Task details:
Can you put every line below into a JSON list of strings, one string per line, with blank lines left out?

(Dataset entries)
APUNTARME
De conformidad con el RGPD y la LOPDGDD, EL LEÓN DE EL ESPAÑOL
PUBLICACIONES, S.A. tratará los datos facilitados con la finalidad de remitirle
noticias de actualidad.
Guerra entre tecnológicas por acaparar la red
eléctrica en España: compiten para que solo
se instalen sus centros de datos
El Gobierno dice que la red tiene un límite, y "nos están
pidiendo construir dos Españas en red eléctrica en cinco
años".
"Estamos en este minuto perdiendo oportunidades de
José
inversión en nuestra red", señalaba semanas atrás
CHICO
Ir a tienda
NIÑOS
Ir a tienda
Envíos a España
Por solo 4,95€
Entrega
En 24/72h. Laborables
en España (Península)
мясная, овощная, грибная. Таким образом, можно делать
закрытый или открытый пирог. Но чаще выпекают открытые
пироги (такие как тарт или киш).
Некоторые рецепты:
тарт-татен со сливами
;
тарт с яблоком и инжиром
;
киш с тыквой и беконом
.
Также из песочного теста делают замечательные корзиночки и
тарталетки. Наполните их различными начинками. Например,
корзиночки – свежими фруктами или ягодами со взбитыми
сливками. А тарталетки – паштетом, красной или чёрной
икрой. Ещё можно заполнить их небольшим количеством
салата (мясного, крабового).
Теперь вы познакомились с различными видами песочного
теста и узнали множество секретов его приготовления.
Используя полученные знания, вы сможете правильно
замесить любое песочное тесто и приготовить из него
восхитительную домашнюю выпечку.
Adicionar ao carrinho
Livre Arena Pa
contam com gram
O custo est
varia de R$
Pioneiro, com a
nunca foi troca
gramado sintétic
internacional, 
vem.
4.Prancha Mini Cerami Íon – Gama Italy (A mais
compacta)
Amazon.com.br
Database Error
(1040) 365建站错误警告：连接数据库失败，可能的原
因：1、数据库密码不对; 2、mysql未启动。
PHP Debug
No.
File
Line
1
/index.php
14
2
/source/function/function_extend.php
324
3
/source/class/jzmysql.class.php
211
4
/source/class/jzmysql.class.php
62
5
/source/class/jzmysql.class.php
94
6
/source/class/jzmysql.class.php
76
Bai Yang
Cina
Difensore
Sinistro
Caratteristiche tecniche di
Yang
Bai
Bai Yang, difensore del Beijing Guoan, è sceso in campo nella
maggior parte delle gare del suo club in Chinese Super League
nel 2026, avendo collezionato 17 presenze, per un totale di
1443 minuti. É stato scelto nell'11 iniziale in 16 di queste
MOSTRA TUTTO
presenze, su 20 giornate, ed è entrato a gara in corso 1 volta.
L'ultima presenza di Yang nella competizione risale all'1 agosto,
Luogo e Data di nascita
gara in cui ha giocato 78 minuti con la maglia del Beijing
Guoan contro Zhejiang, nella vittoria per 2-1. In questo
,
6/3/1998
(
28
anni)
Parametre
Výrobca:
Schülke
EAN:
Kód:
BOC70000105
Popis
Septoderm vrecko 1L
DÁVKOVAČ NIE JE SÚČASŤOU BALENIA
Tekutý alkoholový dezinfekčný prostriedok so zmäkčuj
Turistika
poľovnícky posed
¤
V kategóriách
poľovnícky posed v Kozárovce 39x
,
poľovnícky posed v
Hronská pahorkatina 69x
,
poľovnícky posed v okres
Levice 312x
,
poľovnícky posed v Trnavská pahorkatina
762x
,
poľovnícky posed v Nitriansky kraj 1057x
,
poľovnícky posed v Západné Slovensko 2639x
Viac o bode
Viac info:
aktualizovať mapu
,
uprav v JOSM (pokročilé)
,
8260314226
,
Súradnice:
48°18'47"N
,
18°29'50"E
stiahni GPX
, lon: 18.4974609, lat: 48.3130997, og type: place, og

Response below:
[
  "APUNTARME",
  "De conformidad con el RGPD y la LOPDGDD, EL LEÓN DE EL ESPAÑOL",
  "PUBLICACIONES, S.A. tratará los datos facilitados con la finalidad de remitirle",
  "noticias de actualidad.",
  "Guerra entre tecnológicas por acaparar la red",
  "eléctrica en España: compiten para que solo",
  "se instalen sus centros de datos",
  "El Gobierno dice que la red tiene un límite, y \"nos están",
  "pidiendo construir dos Españas en red eléctrica en cinco",
  "años\".",
  "\"Estamos en este minuto perdiendo oportunidades de",
  "José",
  "inversión en nuestra red\", señalaba semanas atrás",
  "CHICO",
  "Ir a tienda",
  "NIÑOS",
  "Ir a tienda",
  "Envíos a España",
  "Por solo 4,95€",
  "Entrega",
  "En 24/72h. Laborables",
  "en España (Península)",
  "мясная, овощная, грибная. Таким образом, можно делать",
  "закрытый или открытый пирог. Но чаще выпекают открытые",
  "пироги (такие как тарт или киш).",
  "Некоторые рецепты:",
  "тарт-татен со сливами",
  ";",
  "тарт с яблоком и инжиром",
  ";",
  "киш с тыквой и беконом",
  ".",
  "Также из песочного теста делают замечательные корзиночки и",
  "тарталетки. Наполните их различными начинками. Например,",
  "корзиночки – свежими фруктами или ягодами со взбитыми",
  "сливками. А тарталетки – паштетом, красной или чёрной",
  "икрой. Ещё можно заполнить их небольшим количеством",
  "салата (мясного, крабового).",
  "Теперь вы познакомились с различными видами песочного",
  "теста и узнали множество секретов его приготовления.",
  "Используя полученные знания, вы сможете правильно",
  "замесить любое песочное тесто и приготовить из него",
  "восхитительную домашнюю выпечку.",
  "Adicionar ao carrinho",
  "Livre Arena Pa",
  "contam com gram",
  "O custo est",
  "varia de R$",
  "Pioneiro, com a",
  "nunca foi troca",
  "gramado sintétic",
  "internacional, ",
  "vem.",
  "4.Prancha Mini Cerami Íon – Gama Italy (A mais",
  "compacta)",
  "Amazon.com.br",
  "Database Error",
  "(1040) 365建站错误警告：连接数据库失败，可能的原",
  "因：1、数据库密码不对; 2、mysql未启动。",
  "PHP Debug",
  "No.",
  "File",
  "Line",
  "1",
  "/index.php",
  "14",
  "2",
  "/source/function/function_extend.php",
  "324",
  "3",
  "/source/class/jzmysql.class.php",
  "211",
  "4",
  "/source/class/jzmysql.class.php",
  "62",
  "5",
  "/source/class/jzmysql.class.php",
  "94",
  "6",
  "/source/class/jzmysql.class.php",
  "76",
  "Bai Yang",
  "Cina",
  "Difensore",
  "Sinistro",
  "Caratteristiche tecniche di",
  "Yang",
  "Bai",
  "Bai Yang, difensore del Beijing Guoan, è sceso in campo nella",
  "maggior parte delle gare del suo club in Chinese Super League",
  "nel 2026, avendo collezionato 17 presenze, per un totale di",
  "1443 minuti. É stato scelto nell'11 iniziale in 16 di queste",
  "MOSTRA TUTTO",
  "presenze, su 20 giornate, ed è entrato a gara in corso 1 volta.",
  "L'ultima presenza di Yang nella competizione risale all'1 agosto,",
  "Luogo e Data di nascita",
  "gara in cui ha giocato 78 minuti con la maglia del Beijing",
  "Guoan contro Zhejiang, nella vittoria per 2-1. In questo",
  ",",
  "6/3/1998",
  "(",
  "28",
  "anni)",
  "Parametre",
  "Výrobca:",
  "Schülke",
  "EAN:",
  "Kód:",
  "BOC70000105",
  "Popis",
  "Septoderm vrecko 1L",
  "DÁVKOVAČ NIE JE SÚČASŤOU BALENIA",
  "Tekutý alkoholový dezinfekčný prostriedok so zmäkčuj",
  "Turistika",
  "poľovnícky posed",
  "¤",
  "V kategóriách",
  "poľovnícky posed v Kozárovce 39x",
  ",",
  "poľovnícky posed v",
  "Hronská pahorkatina 69x",
  ",",
  "poľovnícky posed v okres",
  "Levice 312x",
  ",",
  "poľovnícky posed v Trnavská pahorkatina",
  "762x",
  ",",
  "poľovnícky posed v Nitriansky kraj 1057x",
  ",",
  "poľovnícky posed v Západné Slovensko 2639x",
  "Viac o bode",
  "Viac info:",
  "aktualizovať mapu",
  ",",
  "uprav v JOSM (pokročilé)",
  ",",
  "8260314226",
  ",",
  "Súradnice:",
  "48°18'47\"N",
  ",",
  "18°29'50\"E",
  "stiahni GPX",
  ", lon: 18.4974609, lat: 48.3130997, og type: place, og"
]